Me puse en pie y pasé la mirada de uno a otro.
—Puede que Richard no estuviera al tanto, pero tú conocías mi postura de sobra —le dije a Jean-Claude—. No tienes ninguna excusa.
—¿Y si resulta que yo tampoco podía quedarme cruzado de brazos mientras te morías? ¿No se te ha ocurrido?
—¿En qué consiste la tercera marca? —Sacudí la cabeza—. ¿Qué nuevo poder tienes sobre mí?
—Puedo comunicarme contigo aunque estés despierta. Y tú también has adquirido poder,
ma petite
. Ahora eres muy difícil de matar. Eres inmune a todos los venenos.
—No quiero saberlo. —Seguía sacudiendo la cabeza—. Esto no te lo perdonaré nunca, Jean-Claude.
—No supuse que lo hicieras. —Parecía mortificado.
—Necesito ropa y que alguien me lleve a casa. Tengo que trabajar esta noche.
—Hoy has estado a punto de morir dos veces. ¿Cómo puedes…?
—Corta el rollo, Richard. Tengo que ir al trabajo. Necesito algo que sea mío y que ese hijo de puta no me haya invadido.
—Consíguele ropa y llévala a casa, Richard.

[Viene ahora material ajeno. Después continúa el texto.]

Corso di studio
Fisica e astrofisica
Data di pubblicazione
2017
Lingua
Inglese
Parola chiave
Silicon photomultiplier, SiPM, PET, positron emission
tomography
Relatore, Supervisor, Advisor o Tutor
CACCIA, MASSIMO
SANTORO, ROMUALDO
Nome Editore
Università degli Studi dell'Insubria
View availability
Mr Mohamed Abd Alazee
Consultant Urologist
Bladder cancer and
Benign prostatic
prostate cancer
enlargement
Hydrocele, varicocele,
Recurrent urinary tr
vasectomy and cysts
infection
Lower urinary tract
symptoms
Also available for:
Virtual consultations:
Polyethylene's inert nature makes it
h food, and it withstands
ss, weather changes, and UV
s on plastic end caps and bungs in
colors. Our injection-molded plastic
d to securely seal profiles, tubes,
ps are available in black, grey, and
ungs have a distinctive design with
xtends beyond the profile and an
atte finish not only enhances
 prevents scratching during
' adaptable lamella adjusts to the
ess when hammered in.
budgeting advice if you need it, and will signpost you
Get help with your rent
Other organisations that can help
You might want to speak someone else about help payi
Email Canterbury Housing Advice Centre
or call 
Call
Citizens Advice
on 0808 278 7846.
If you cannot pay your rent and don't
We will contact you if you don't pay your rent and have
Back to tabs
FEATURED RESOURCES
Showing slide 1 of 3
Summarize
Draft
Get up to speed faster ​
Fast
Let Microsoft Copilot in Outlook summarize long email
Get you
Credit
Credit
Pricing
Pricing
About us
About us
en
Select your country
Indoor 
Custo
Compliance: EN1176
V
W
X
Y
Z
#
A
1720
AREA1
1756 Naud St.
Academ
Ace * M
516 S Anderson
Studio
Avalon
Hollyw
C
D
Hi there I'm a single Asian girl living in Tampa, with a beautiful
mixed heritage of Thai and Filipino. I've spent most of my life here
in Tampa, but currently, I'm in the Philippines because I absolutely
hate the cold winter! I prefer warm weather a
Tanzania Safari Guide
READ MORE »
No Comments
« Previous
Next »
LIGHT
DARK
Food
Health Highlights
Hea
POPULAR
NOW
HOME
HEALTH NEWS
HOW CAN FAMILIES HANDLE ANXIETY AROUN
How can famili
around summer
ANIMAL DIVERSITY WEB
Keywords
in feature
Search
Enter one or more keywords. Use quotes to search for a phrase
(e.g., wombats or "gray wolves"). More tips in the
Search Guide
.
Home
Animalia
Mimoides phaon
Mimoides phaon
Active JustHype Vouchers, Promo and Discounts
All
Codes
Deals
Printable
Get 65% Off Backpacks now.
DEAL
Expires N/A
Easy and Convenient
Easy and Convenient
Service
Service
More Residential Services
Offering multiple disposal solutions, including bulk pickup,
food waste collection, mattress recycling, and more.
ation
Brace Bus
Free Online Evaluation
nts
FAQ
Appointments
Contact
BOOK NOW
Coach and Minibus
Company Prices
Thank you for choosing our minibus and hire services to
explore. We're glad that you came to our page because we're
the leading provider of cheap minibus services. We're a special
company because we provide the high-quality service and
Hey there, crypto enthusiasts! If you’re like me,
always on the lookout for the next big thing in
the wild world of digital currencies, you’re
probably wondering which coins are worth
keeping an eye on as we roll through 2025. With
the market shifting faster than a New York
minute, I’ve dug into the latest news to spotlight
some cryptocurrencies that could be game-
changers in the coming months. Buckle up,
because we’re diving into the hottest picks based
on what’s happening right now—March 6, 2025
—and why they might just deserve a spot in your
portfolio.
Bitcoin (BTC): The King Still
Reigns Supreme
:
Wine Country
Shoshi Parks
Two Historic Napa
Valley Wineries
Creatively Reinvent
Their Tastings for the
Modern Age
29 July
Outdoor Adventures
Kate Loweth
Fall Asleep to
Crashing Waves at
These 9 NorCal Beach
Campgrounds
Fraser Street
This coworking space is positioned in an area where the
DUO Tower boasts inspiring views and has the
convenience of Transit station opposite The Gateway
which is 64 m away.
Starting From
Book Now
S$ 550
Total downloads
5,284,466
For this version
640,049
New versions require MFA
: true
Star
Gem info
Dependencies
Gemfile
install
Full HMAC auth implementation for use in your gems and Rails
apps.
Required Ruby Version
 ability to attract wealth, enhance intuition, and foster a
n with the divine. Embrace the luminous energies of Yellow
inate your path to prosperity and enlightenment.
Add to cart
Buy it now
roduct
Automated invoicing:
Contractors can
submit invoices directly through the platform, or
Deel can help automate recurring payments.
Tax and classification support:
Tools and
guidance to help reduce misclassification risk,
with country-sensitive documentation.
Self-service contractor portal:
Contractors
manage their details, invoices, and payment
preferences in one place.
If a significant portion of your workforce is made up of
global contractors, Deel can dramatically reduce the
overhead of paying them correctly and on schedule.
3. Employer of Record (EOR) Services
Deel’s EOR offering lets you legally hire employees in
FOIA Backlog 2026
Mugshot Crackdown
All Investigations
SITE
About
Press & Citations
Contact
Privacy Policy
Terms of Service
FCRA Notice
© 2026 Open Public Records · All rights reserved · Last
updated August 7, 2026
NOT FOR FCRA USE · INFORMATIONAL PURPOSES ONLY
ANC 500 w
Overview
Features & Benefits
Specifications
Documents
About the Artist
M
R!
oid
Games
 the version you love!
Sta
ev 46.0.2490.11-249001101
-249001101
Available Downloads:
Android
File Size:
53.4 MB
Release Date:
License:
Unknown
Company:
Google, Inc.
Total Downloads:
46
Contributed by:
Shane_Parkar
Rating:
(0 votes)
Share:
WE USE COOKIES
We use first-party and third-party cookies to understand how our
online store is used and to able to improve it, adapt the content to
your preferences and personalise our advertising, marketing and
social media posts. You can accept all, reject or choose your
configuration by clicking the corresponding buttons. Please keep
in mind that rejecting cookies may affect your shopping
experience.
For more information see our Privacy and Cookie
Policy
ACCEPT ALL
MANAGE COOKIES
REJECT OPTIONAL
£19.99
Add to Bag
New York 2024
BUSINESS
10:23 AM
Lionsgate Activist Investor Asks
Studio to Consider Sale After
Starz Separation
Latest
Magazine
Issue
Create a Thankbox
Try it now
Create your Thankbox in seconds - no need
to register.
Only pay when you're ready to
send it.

Necesita tiempo para adaptarse al cambio.
Miré a Jean-Claude, que seguía encogido en una esquina de la cama. Tenía un aspecto adorable y, si hubiera ido armada, le habría pegado un tiro sin pestañear. El miedo me atenazaba la garganta. Estaba dispuesto a convertirme en su sierva, quisiera o no. Ya podía gritar y protestar todo lo que quisiera, que no me haría caso.
—Vuelve a acercarte a mí, por lo que sea, y te mato.
—Ya estamos unidos por tres marcas. A ti también te afectaría.
—¿Crees de verdad que me importa? —Solté una risa amarga.
—No. —Me miró con una cara tranquila, inescrutable, arrebatadora, y después nos volvió la espalda.
—Llévala a casa, Richard —añadió de soslayo—, aunque no creas que te envidio: se pone insoportable cuando se enfada. —Sonrió.
Quería escupirle, pero no habría sido bastante. No podía matarlo allí y entonces, de modo que lo dejé estar. A la fuerza ahorcan. Seguí a Richard a la puerta sin mirar atrás; no quería ver el perfil perfecto de Jean-Claude en el espejo del tocador.